Towards Enhancing the Reproducibility of Deep Learning Bugs: An Empirical Study

Context: Deep learning has achieved remarkable progress in various domains. However, like any software system, deep learning systems contain bugs, some of which can have severe impacts, as evidenced by crashes involving autonomous vehicles. Despite substantial advancements in deep learning techniques, little research has focused on reproducing deep learning bugs, which is an essential step for their resolution. Existing literature suggests that only 3% of deep learning bugs are reproducible, underscoring the need for further research. Objective: This paper examines the reproducibility of deep learning bugs. We identify edit actions and useful information that could improve the reproducibility of deep learning bugs. Method: First, we construct a dataset of 668 deep-learning bugs from Stack Overflow and GitHub across three frameworks and 22 architectures. Second, out of the 668 bugs, we select 165 bugs using stratified sampling and attempt to determine their reproducibility. While reproducing these bugs, we identify edit actions and useful information for their reproduction. Third, we used the Apriori algorithm to identify useful information and edit actions required to reproduce specific types of bugs. Finally, we conducted a user study involving 22 developers to assess the effectiveness of our findings in real-life settings. Results: We successfully reproduced 148 out of 165 bugs attempted. We identified ten edit actions and five useful types of component information that can help us reproduce the deep learning bugs. With the help of our findings, the developers were able to reproduce 22.92% more bugs and reduce their reproduction time by 24.35%. Conclusions: Our research addresses the critical issue of deep learning bug reproducibility. Practitioners and researchers can leverage our findings to improve deep learning bug reproducibility.

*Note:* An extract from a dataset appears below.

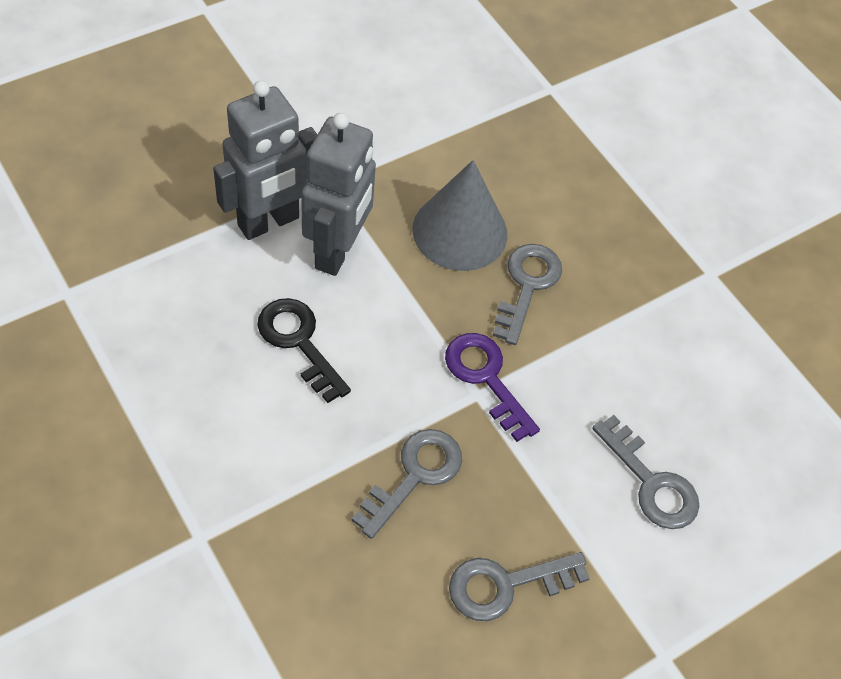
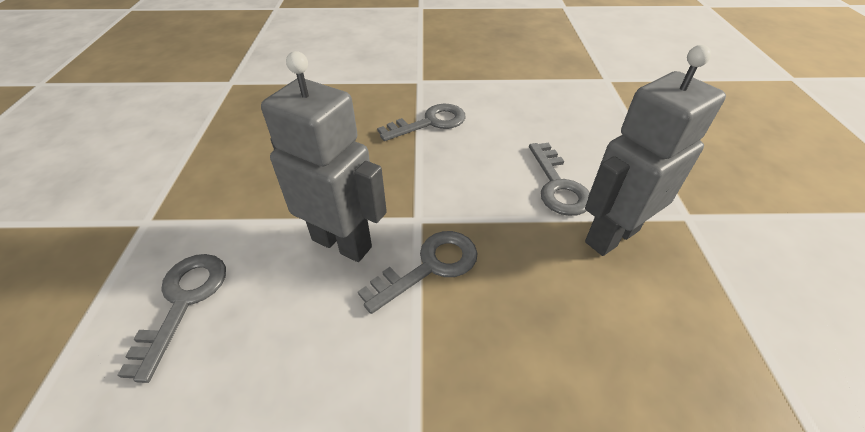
black key: 1 -> 0
grey cone: 1 -> 0
purple key: 1 -> 0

翻译：背景：深度学习已在多个领域取得显著进展。然而，与任何软件系统一样，深度学习系统也存在缺陷，其中部分可能造成严重后果，自动驾驶车辆相关事故即为明证。尽管深度学习技术已取得长足进步，但针对深度学习缺陷复现的研究却十分有限，而缺陷复现正是问题解决的关键步骤。现有文献表明仅3%的深度学习缺陷具备可复现性，凸显了深化研究的必要性。目标：本文系统探究深度学习缺陷的可复现性问题，旨在识别能够提升缺陷复现率的编辑操作与有效信息。方法：首先，我们从Stack Overflow和GitHub平台收集涵盖三大框架与22种架构的668个深度学习缺陷构建数据集。其次，采用分层抽样从668个缺陷中选取165个案例，尝试确定其可复现性。在复现过程中，我们系统记录复现所需的编辑操作与有效信息。第三，运用Apriori算法识别特定类型缺陷复现所需的关键信息与编辑操作。最后，我们开展了涉及22名开发者的用户研究，以评估研究发现在实际场景中的有效性。结果：在尝试复现的165个缺陷中，我们成功复现了148个。研究识别出十类编辑操作与五类有效的组件信息，这些要素能够显著促进深度学习缺陷的复现。基于本研究的发现，开发者成功复现的缺陷数量提升了22.92%，复现时间缩短了24.35%。结论：本研究针对深度学习缺陷可复现性这一关键问题提出了解决方案。从业者与研究人员可借助本研究成果有效提升深度学习缺陷的复现能力。